China’s Moonshot AI raises $2B at $20B valuation as demand for open source AI skyrockets
Chinese AI lab's Kimi models nearly top coding benchmarks, ARR hits $200M.
Moonshot AI, founded in 2023 by former Meta AI and Google Brain researcher Yang Zhilin, has raised approximately $2 billion at a $20 billion valuation, according to Huafeng Capital, which advised investors in the round. The round was led by Meituan's VC arm Long-Z Investment, with participation from Tsinghua Capital, China Mobile, and CPE Yuanfeng. The company has now raised $3.9 billion over the past six months, a rapid ascent from its $4.3 billion valuation at the end of 2025. Moonshot's open-weight Kimi series, particularly the Kimi K2.5 model, has gained prominence by nearly topping coding benchmarks and performing close to models from OpenAI and Anthropic. Its latest model, Kimi K2.6, is currently the second most-used large language model on distribution platform OpenRouter, signaling strong developer adoption.
Moonshot's fundraising reflects surging investor appetite for Chinese open-weight AI models. The company's annual recurring revenue exceeded $200 million in April, driven by paid subscriptions and API usage growth. The competition is intensifying: rival DeepSeek is reportedly in talks to raise capital at a $45 billion valuation, while other Chinese AI labs like Zhipu AI (market cap ~$55.9B) and MiniMax (~$33B) have gone public. Moonshot's backers include Alibaba, Tencent, HongShan (Sequoia China), ZhenFund, IDG Capital, and 5Y Capital.
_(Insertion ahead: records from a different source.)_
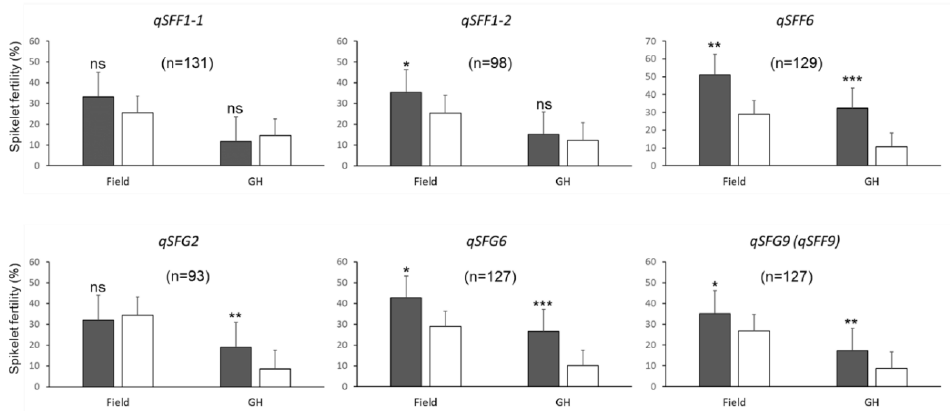
Figure 3. Effects of the cold tolerance QTL on spikelet fertility in cold-water-irrigated field and temperature-controlled greenhouse conditions. Gray bars and white bars indicate average spikelet fertility of RILs carrying alleles for cold tolerance and cold susceptibility at each locus, respectively. The alleles for cold tolerance were contributed by Giho at all QTL except for qSFF1-1 , at which Milyang23 provided the allele for cold tolerance (see Table 5). *, **, ***: significantly different at p < 0.05, p < 0.01 and p < 0.001 based on the t -test. ns: not significant. Error bars indicate standard deviations.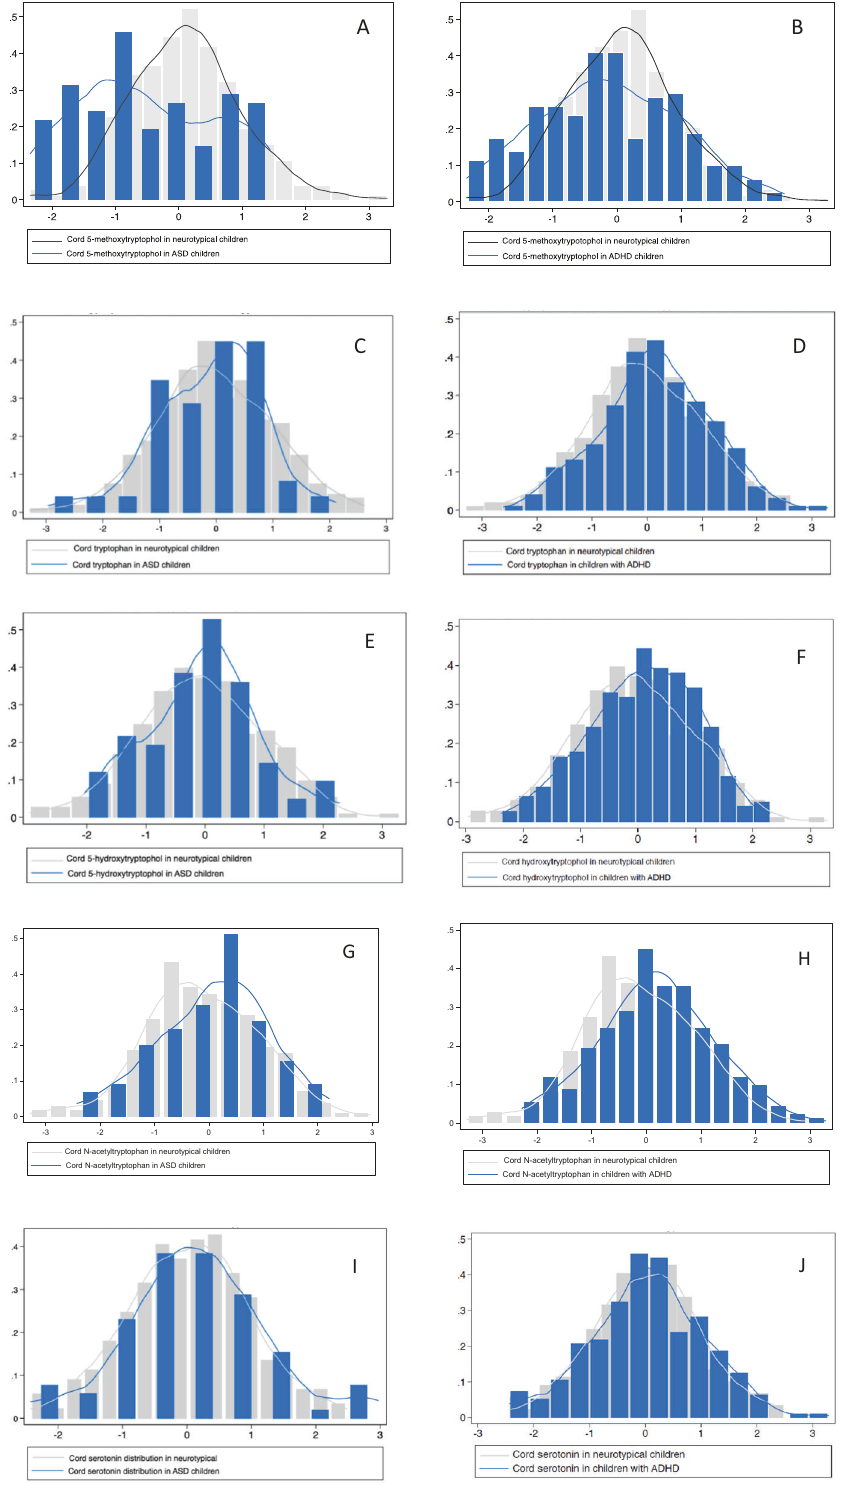
Fig. 2 Distribution of cord tryptophan and its selected metabolites among those with ASD, ADHD, and other DD. A Cord 5-methoxytryptophol distribution in neurotypical and ASD children. B Cord 5-methoxytryptophol distribution in neurotypical and ADHD children. C Cord tryptophan distribution in neurotypical and ASD children. D Cord tryptophan distribution in neurotypical and ADHD children. E Cord 5-hydroxytryptophol distribution in neurotypical and ASD children. F Cord 5-hydroxytryptophol distribution in neurotypical and ADHD children. G Cord N-acetyltryptophan distribution in neurotypical and ASD children. H Cord N-acetyltryptophan distribution in neurotypical and ADHD children. I Cord serotonin distribution in neurotypical and ASD children. J Cord serotonin distribution in neurotypical and ADHD children. ASD autism spectrum disorder, ADHD attention-de fi cit/hyperactivity disorder.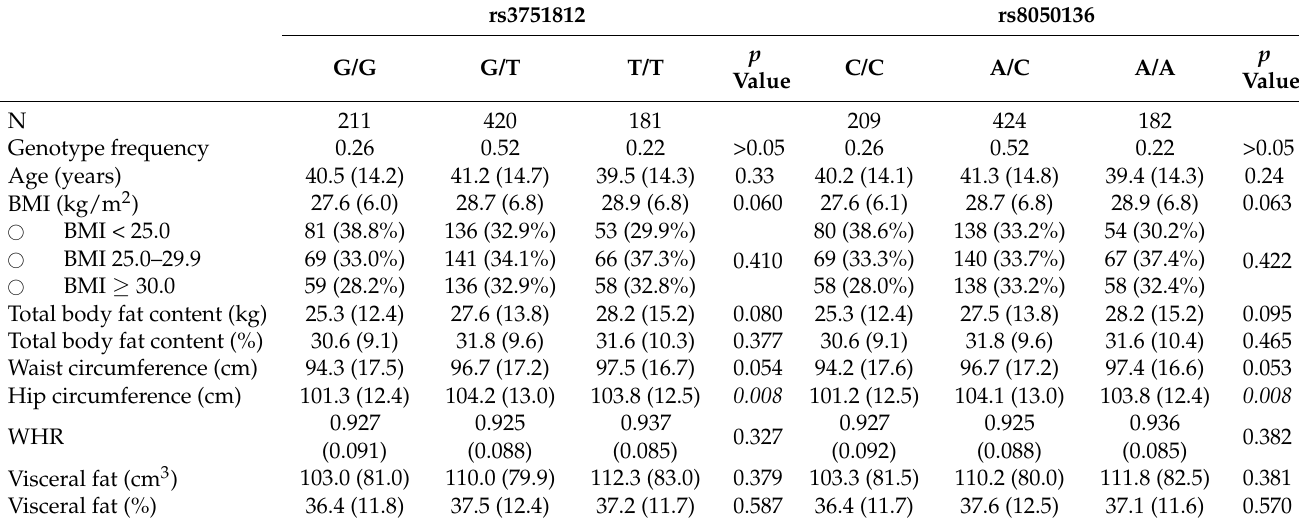
Table 1. Characteristics of participants stratified by rs3751812 and rs8050136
With Kimi models competing directly against ChatGPT, Gemini, Claude, and domestic rivals like Doubao and Qwen, the new capital will likely accelerate model development and enterprise API offerings.
- Moonshot AI raised ~$2B at a $20B valuation, led by Meituan's VC arm Long-Z Investment.
- Kimi K2.6 is the second most-used LLM on OpenRouter; ARR hit $200M in April.
- Founded in 2023 by a former Meta AI/Google Brain researcher, the lab has raised $3.9B in six months.
Why It Matters
Chinese open-source AI labs are attracting massive capital, challenging Western dominance with competitive performance and lower inference costs.